Turley expounded, “This case is going to have to go back to the district court, which is going to have to try to thread this needle to determine what in the case would not fall under these protections.”
“But this is obviously a win for President Trump in the sense that the special counsel was arguing, as with the lower court, that there was very little immunity here to be concerned with,” he added, noting the scope of immunity is much broader than Smith had contended.
Turley’s overall assessment was, “This is a very good day for the former president. This opinion is quite favorable on most points.”

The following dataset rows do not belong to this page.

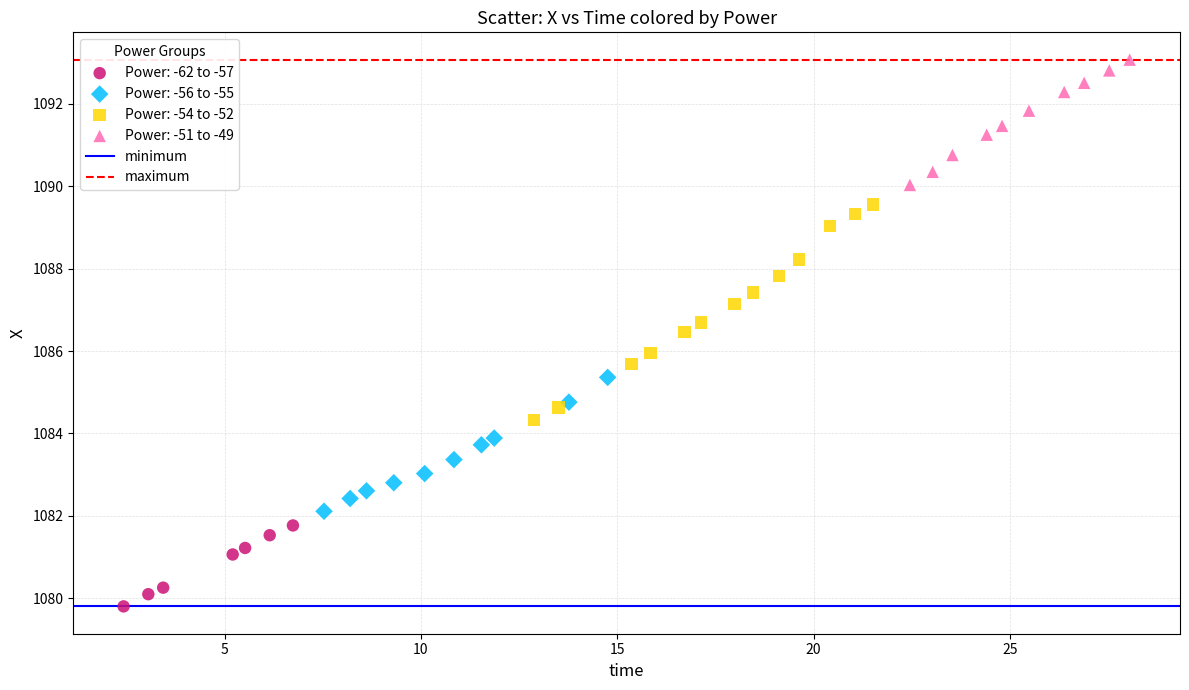

Which series reaches the maximum Y coordinate?

Power: -51 to -49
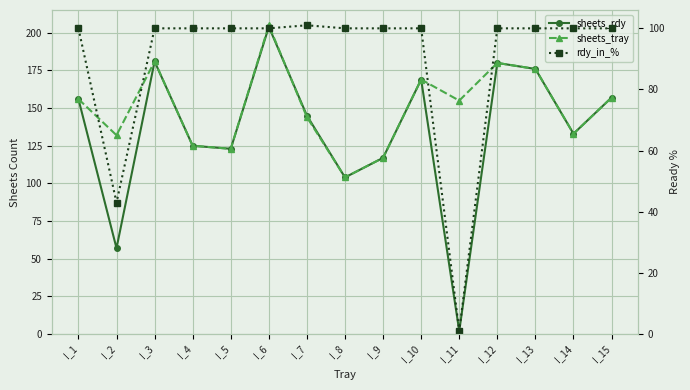

At which category does sheets_tray reach its first local valley?

I_2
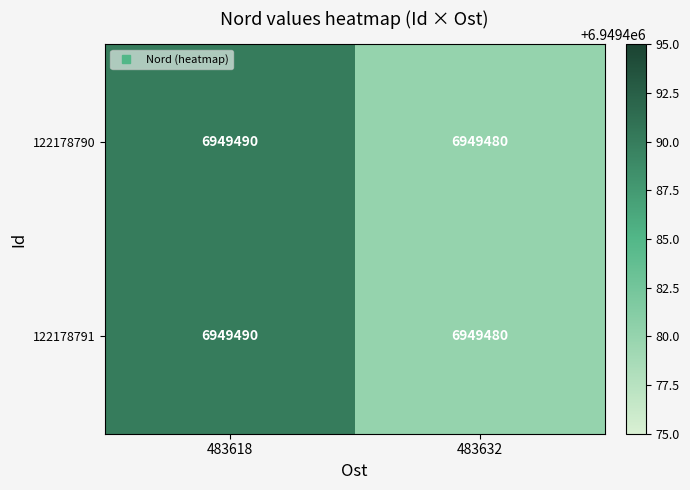

What is the smallest value displayed?

6949480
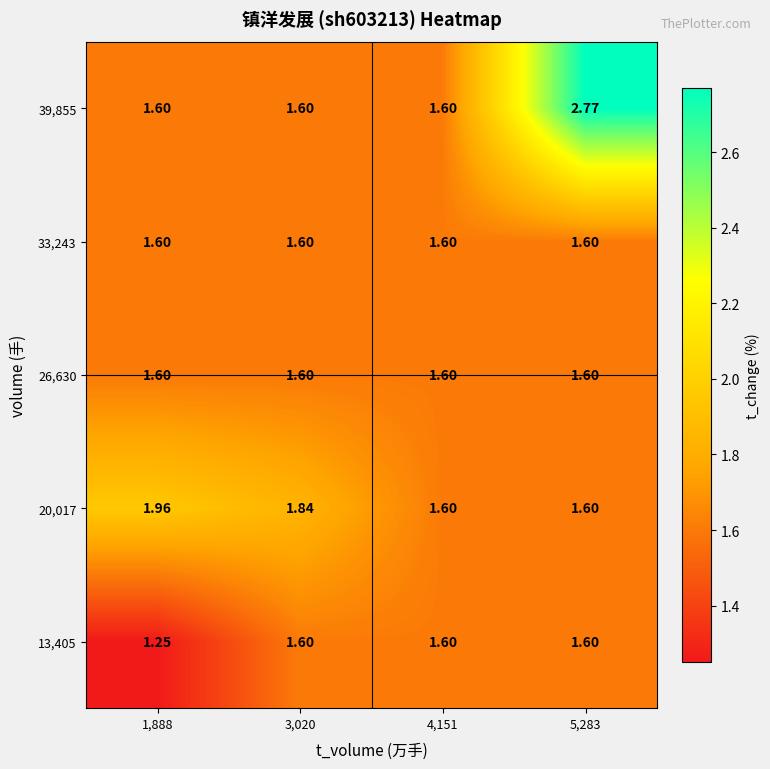

Count the number of categories in the chart.

4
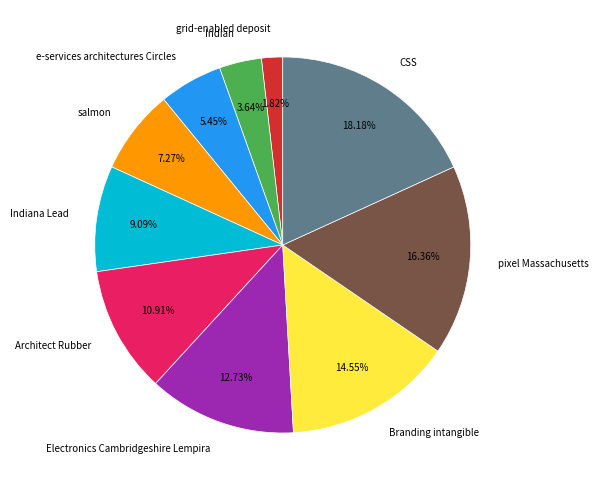

Which slice is the smallest?

grid-enabled deposit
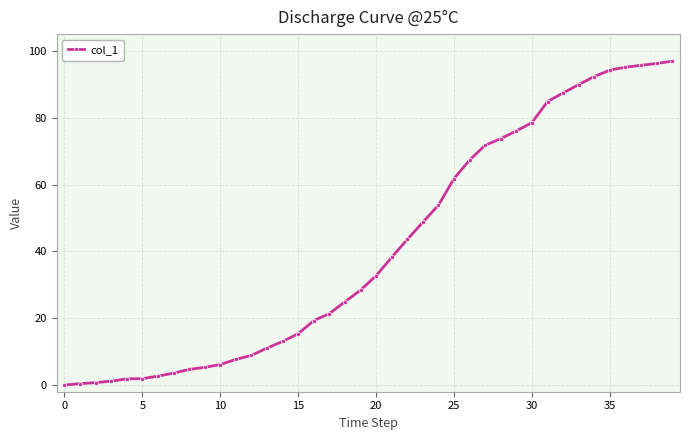

What is the greatest value displayed?

96.9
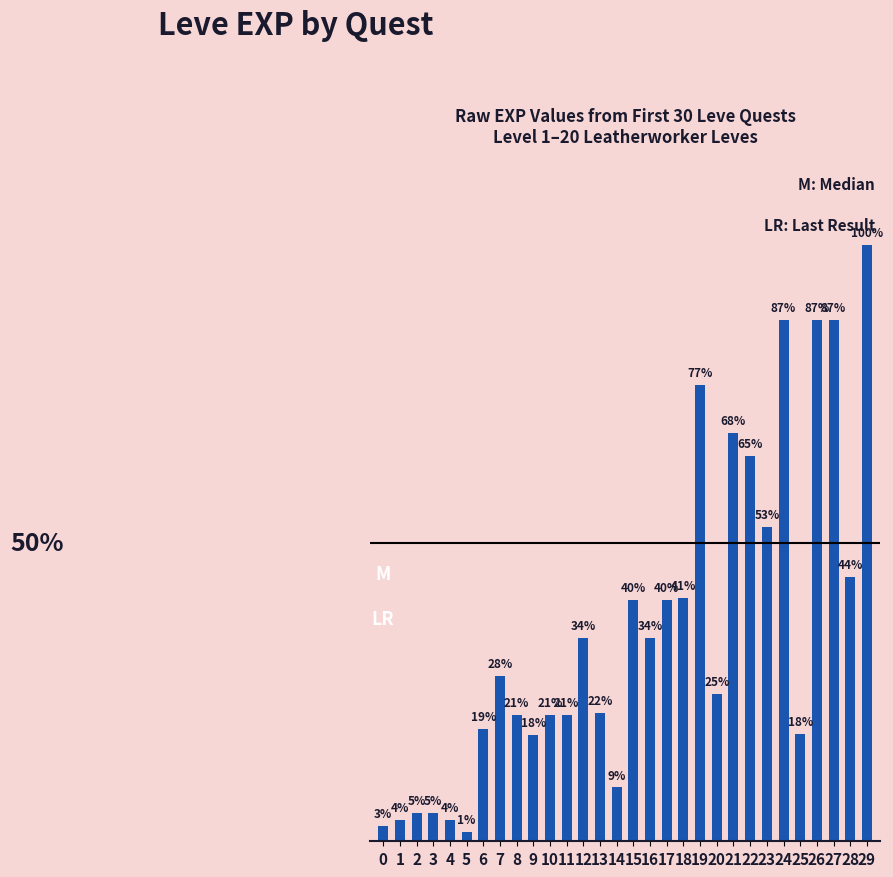

Which label corresponds to the largest value in the chart?

29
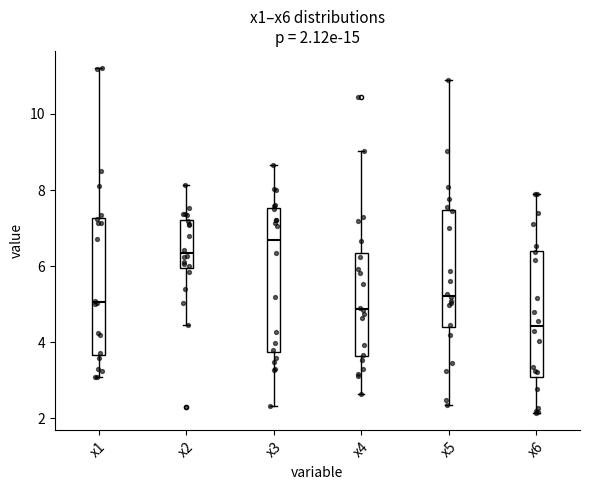

Which box has the highest median line?

x3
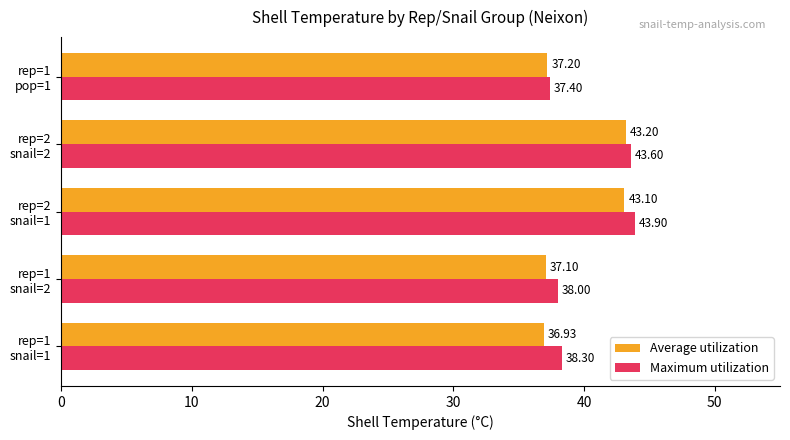

At how many categories does at least one series exceed 37?

5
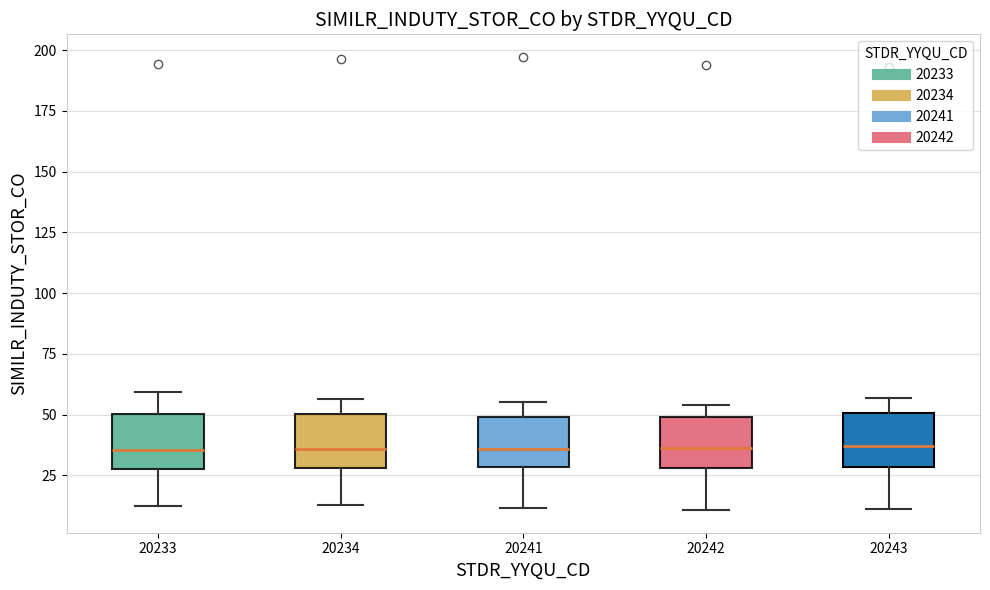

Reading left to right, transcribe this box plot: for each box, give where its median line is, the range the box spans, and where its two whiskers end, as read against the y-axis. The values are not printed on the chart, so give them approximately, as read against the axis.

20233: median 35, box 30 to 50, whiskers 10 to 60
20234: median 35, box 30 to 50, whiskers 15 to 55
20241: median 35, box 30 to 50, whiskers 10 to 55
20242: median 35, box 30 to 50, whiskers 10 to 55
20243: median 35, box 30 to 50, whiskers 10 to 55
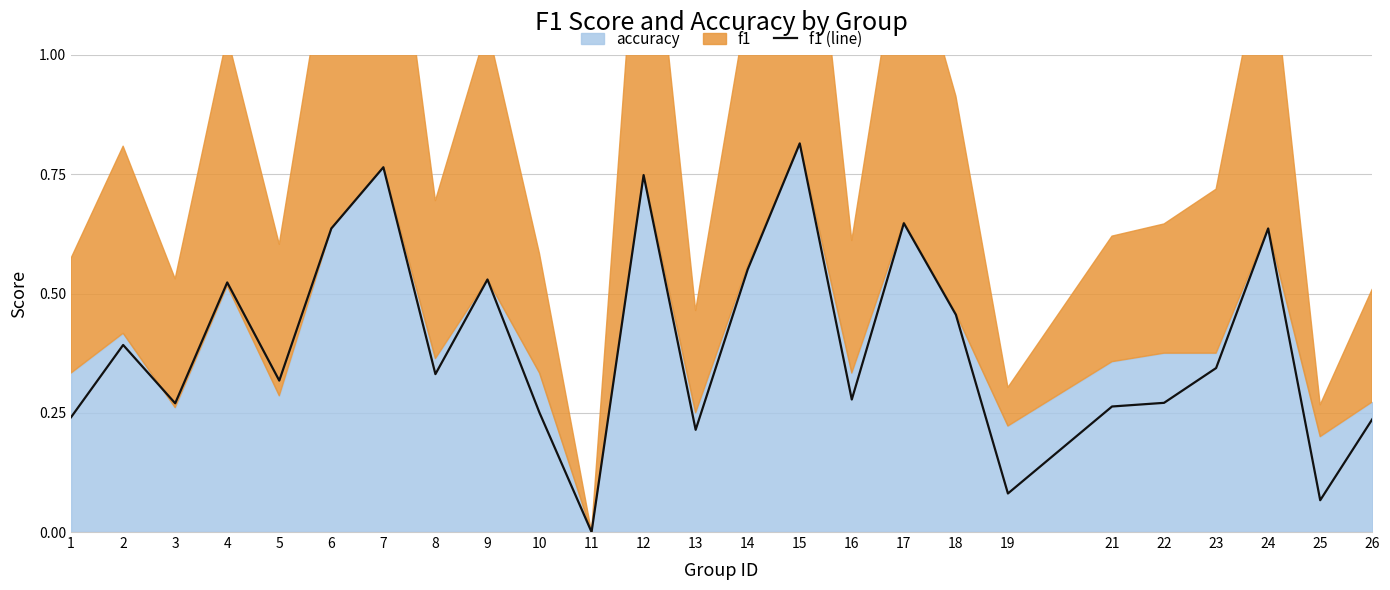

Is it true that f1 (line) equals 0.2 at 17?

False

Justice Sonia Sotomayor, joined by Justices Elena Kagan and Ketanji Brown Jackson, wrote in a dissent that the majority’s decision “makes a mockery of the principle, foundational to our Constitution and system of Government, that no man is above the law.”
The justice argued that by the majority’s reasoning presidents would be immune if they chose to assassinate their political rival, take a bribe in exchange for a pardon, or organized the military to engage in a coup.
Impeachment would be a remedy in these situations, and criminal prosecution could follow, even if the impeachment is not successful, the majority stated.
The Court cited Alexander Hamilton in The Federalist No. 69 and No. 77, arguing this is the case.
The majority characterized Sotomayor’s of the president now being above the law as “fear mongering.”
“The dissents’ positions in the end boil down to ignoring the Constitution’s separation of powers and the Court’s precedent and instead fear mongering on the basis of extreme hypotheticals about a future where the President ‘feels empowered to violate federal criminal law,'” the Court wrote.
“The dissents overlook the more likely prospect of an Executive Branch that cannibalizes itself, with each successive President free to prosecute his predecessors, yet unable to boldly and fearlessly carry out his duties for fear that he may be next. For instance, Section 371 — which has been charged in this case — is a broadly worded criminal statute that can cover ‘any conspiracy for the purpose of impairing, obstructing or defeating the lawful function of any department of Government.’”
Trump responded to Monday’s ruling in a statement to Fox News, saying, “I have been harassed by the Democrat Party, Joe Biden, Obama and their thugs, fascists, and communists for years, and now the courts have spoken.”
“This is a big win for our Constitution and for democracy,” he continued. “Now I am free to campaign like anyone else. We are leading in every poll — by a lot — and we will make America great again.”